ISAV 2018: In Situ Infrastructures for Enabling Extreme-scale Analysis and Visualization

Monday 12 Nov 2018, 9am-5:30pm
Location: D168

More information: https://sc18.supercomputing.org/presentation/?id=wksp101&sess=sess140

ISAV 2018 Proceedings at ACM:

https://dl.acm.org/citation.cfm?id=3281464, PDFs of papers accessible from the “table of contents” tab.

Workshop Theme

The considerable interest in the HPC community regarding in situ analysis and visualization is due to several factors. First is an I/O cost savings, where data is analyzed/visualized while being generated, without first storing to a file system. Second is the potential for increased accuracy, where fine temporal sampling of transient analysis might expose some complex behavior missed in coarse temporal sampling. Third is the ability to use all available resources, CPUs and accelerators, in the computation of analysis products.

——————

■ Assigned task 1: Do these statements agree with the workshop page? Answer yes or no for each, quoting the deciding words. (a) The workshop took place in room D168. (b) In situ analysis stores data to a file system before analyzing it. (c) Coarse temporal sampling is said to expose complex behavior that fine temporal sampling might miss.
■ Assigned task 2: Quote the part of the workshop page that starts at the words "https://dl.acm.org/citation.cfm?id=3281464, PDFs of" and stops after "of analysis products.".

——————

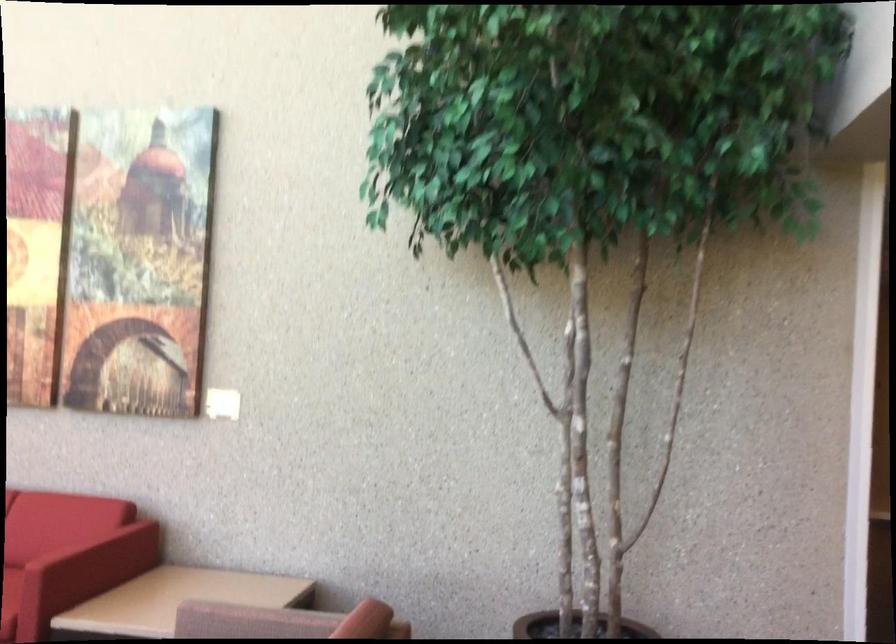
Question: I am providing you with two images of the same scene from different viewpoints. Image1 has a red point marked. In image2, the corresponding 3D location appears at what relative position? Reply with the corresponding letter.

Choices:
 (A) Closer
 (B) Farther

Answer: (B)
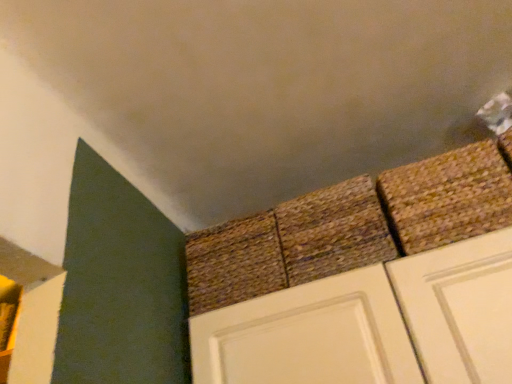
Question: From the image's perspective, is rustic woven mat at center, placed as the second brick when sorted from right to left, above brown woven rug at upper right, placed as the third brick when sorted from left to right?

Choices:
 (A) yes
 (B) no

Answer: (B)

Question: Would you say brown woven rug at upper right, the first brick positioned from the right, is part of rustic woven mat at center, placed as the second brick when sorted from right to left,'s contents?

Choices:
 (A) no
 (B) yes

Answer: (A)

Question: Is rustic woven mat at center, placed as the second brick when sorted from right to left, outside of brown woven rug at upper right, placed as the third brick when sorted from left to right?

Choices:
 (A) yes
 (B) no

Answer: (A)

Question: Is rustic woven mat at center, placed as the second brick when sorted from right to left, positioned behind brown woven rug at upper right, the first brick positioned from the right?

Choices:
 (A) yes
 (B) no

Answer: (A)

Question: Would you say brown woven mat at center, which ranks as the 1th brick in left-to-right order, is inside or outside rustic woven mat at center, the 2th brick in the left-to-right sequence?

Choices:
 (A) outside
 (B) inside

Answer: (A)

Question: Looking at their shapes, would you say brown woven mat at center, marked as the third brick in a right-to-left arrangement, is wider or thinner than rustic woven mat at center, placed as the second brick when sorted from right to left?

Choices:
 (A) thin
 (B) wide

Answer: (A)

Question: Relative to rustic woven mat at center, placed as the second brick when sorted from right to left, is brown woven mat at center, marked as the third brick in a right-to-left arrangement, in front or behind?

Choices:
 (A) behind
 (B) front

Answer: (A)

Question: From a real-world perspective, relative to rustic woven mat at center, placed as the second brick when sorted from right to left, is brown woven mat at center, which ranks as the 1th brick in left-to-right order, vertically above or below?

Choices:
 (A) below
 (B) above

Answer: (A)

Question: Visually, is rustic woven mat at center, placed as the second brick when sorted from right to left, positioned to the left or to the right of brown woven rug at upper right, placed as the third brick when sorted from left to right?

Choices:
 (A) right
 (B) left

Answer: (B)

Question: From the image's perspective, relative to brown woven rug at upper right, the first brick positioned from the right, is rustic woven mat at center, placed as the second brick when sorted from right to left, above or below?

Choices:
 (A) below
 (B) above

Answer: (A)

Question: From a real-world perspective, relative to brown woven rug at upper right, placed as the third brick when sorted from left to right, is rustic woven mat at center, the 2th brick in the left-to-right sequence, vertically above or below?

Choices:
 (A) below
 (B) above

Answer: (B)

Question: In terms of size, does rustic woven mat at center, placed as the second brick when sorted from right to left, appear bigger or smaller than brown woven rug at upper right, placed as the third brick when sorted from left to right?

Choices:
 (A) small
 (B) big

Answer: (B)

Question: Considering the positions of point (397, 226) and point (214, 231), is point (397, 226) closer or farther from the camera than point (214, 231)?

Choices:
 (A) closer
 (B) farther

Answer: (A)

Question: Looking at the image, does brown woven rug at upper right, placed as the third brick when sorted from left to right, seem bigger or smaller compared to brown woven mat at center, marked as the third brick in a right-to-left arrangement?

Choices:
 (A) big
 (B) small

Answer: (B)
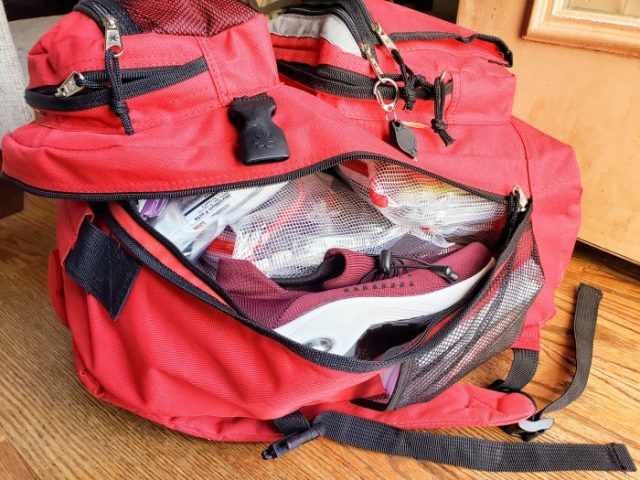
Find the location of a particular element. The height and width of the screenshot is (480, 640). shoe is located at coordinates (353, 295).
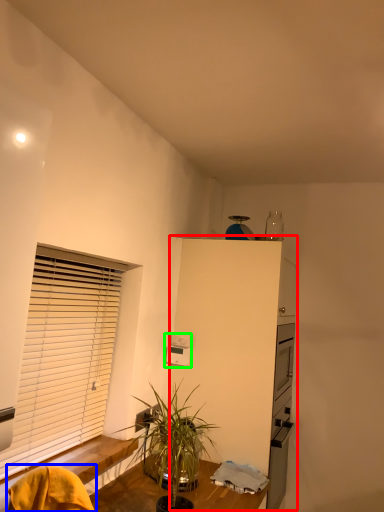
Question: Which object is positioned closest to dresser (highlighted by a red box)? Select from swivel chair (highlighted by a blue box) and appliance (highlighted by a green box).

Choices:
 (A) swivel chair
 (B) appliance

Answer: (B)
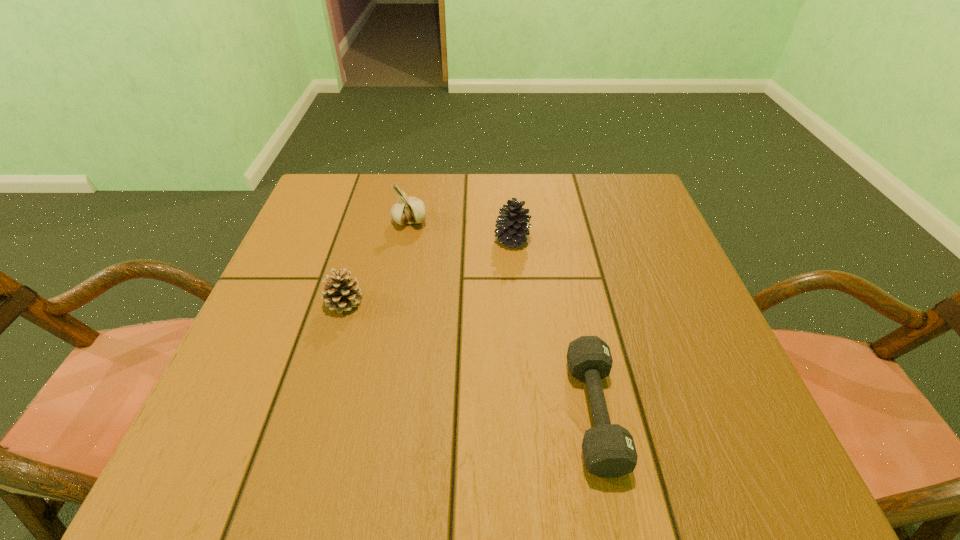
I want to click on vacant space positioned on the left of the shortest object, so click(x=429, y=413).

I want to click on object that is at the far edge, so click(x=407, y=210).

The height and width of the screenshot is (540, 960). In order to click on object at the near edge in this screenshot , I will do 608,449.

You are a GUI agent. You are given a task and a screenshot of the screen. Output one action in this format:
    pyautogui.click(x=<x>, y=<y>)
    Task: Click on the object situated at the left edge
    
    Given the screenshot: What is the action you would take?
    pyautogui.click(x=341, y=294)

Locate an element on the screen. The image size is (960, 540). vacant area at the far edge of the desktop is located at coordinates (534, 198).

Find the location of a particular element. free space at the near edge of the desktop is located at coordinates (406, 438).

The height and width of the screenshot is (540, 960). I want to click on free spot at the left edge of the desktop, so click(247, 340).

In the image, there is a desktop. Find the location of `vacant space at the right edge`. vacant space at the right edge is located at coordinates (613, 275).

The image size is (960, 540). In the image, there is a desktop. Find the location of `free space at the far left corner`. free space at the far left corner is located at coordinates (310, 197).

Find the location of `free region at the far right corner of the desktop`. free region at the far right corner of the desktop is located at coordinates (652, 204).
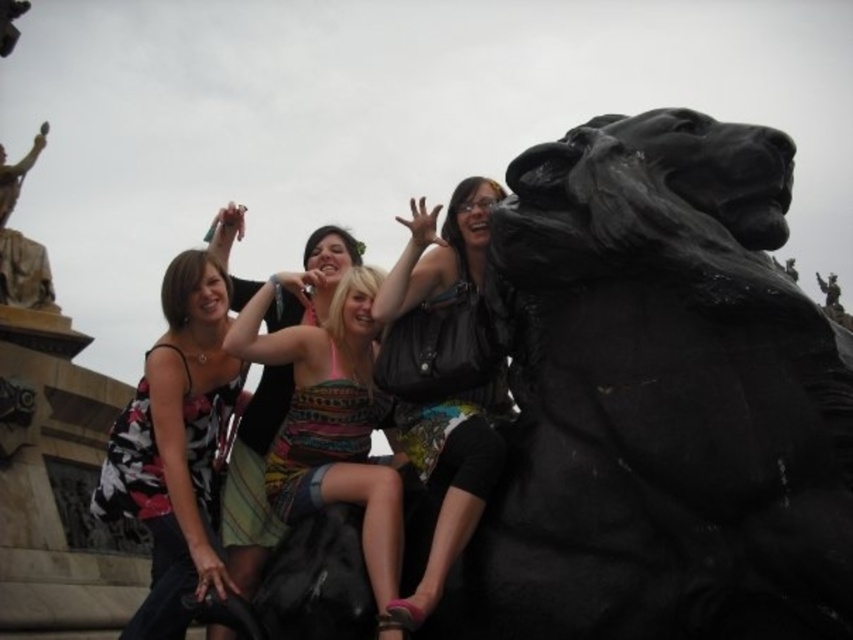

——————

■ Response area 1:
(a) Yes: "Location: D168"
(b) No: "data is analyzed/visualized while being generated, without first storing to a file system"
(c) No: "fine temporal sampling of transient analysis might expose some complex behavior missed in coarse temporal sampling"

■ Response area 2:
https://dl.acm.org/citation.cfm?id=3281464, PDFs of papers accessible from the “table of contents” tab.

Workshop Theme

The considerable interest in the HPC community regarding in situ analysis and visualization is due to several factors. First is an I/O cost savings, where data is analyzed/visualized while being generated, without first storing to a file system. Second is the potential for increased accuracy, where fine temporal sampling of transient analysis might expose some complex behavior missed in coarse temporal sampling. Third is the ability to use all available resources, CPUs and accelerators, in the computation of analysis products.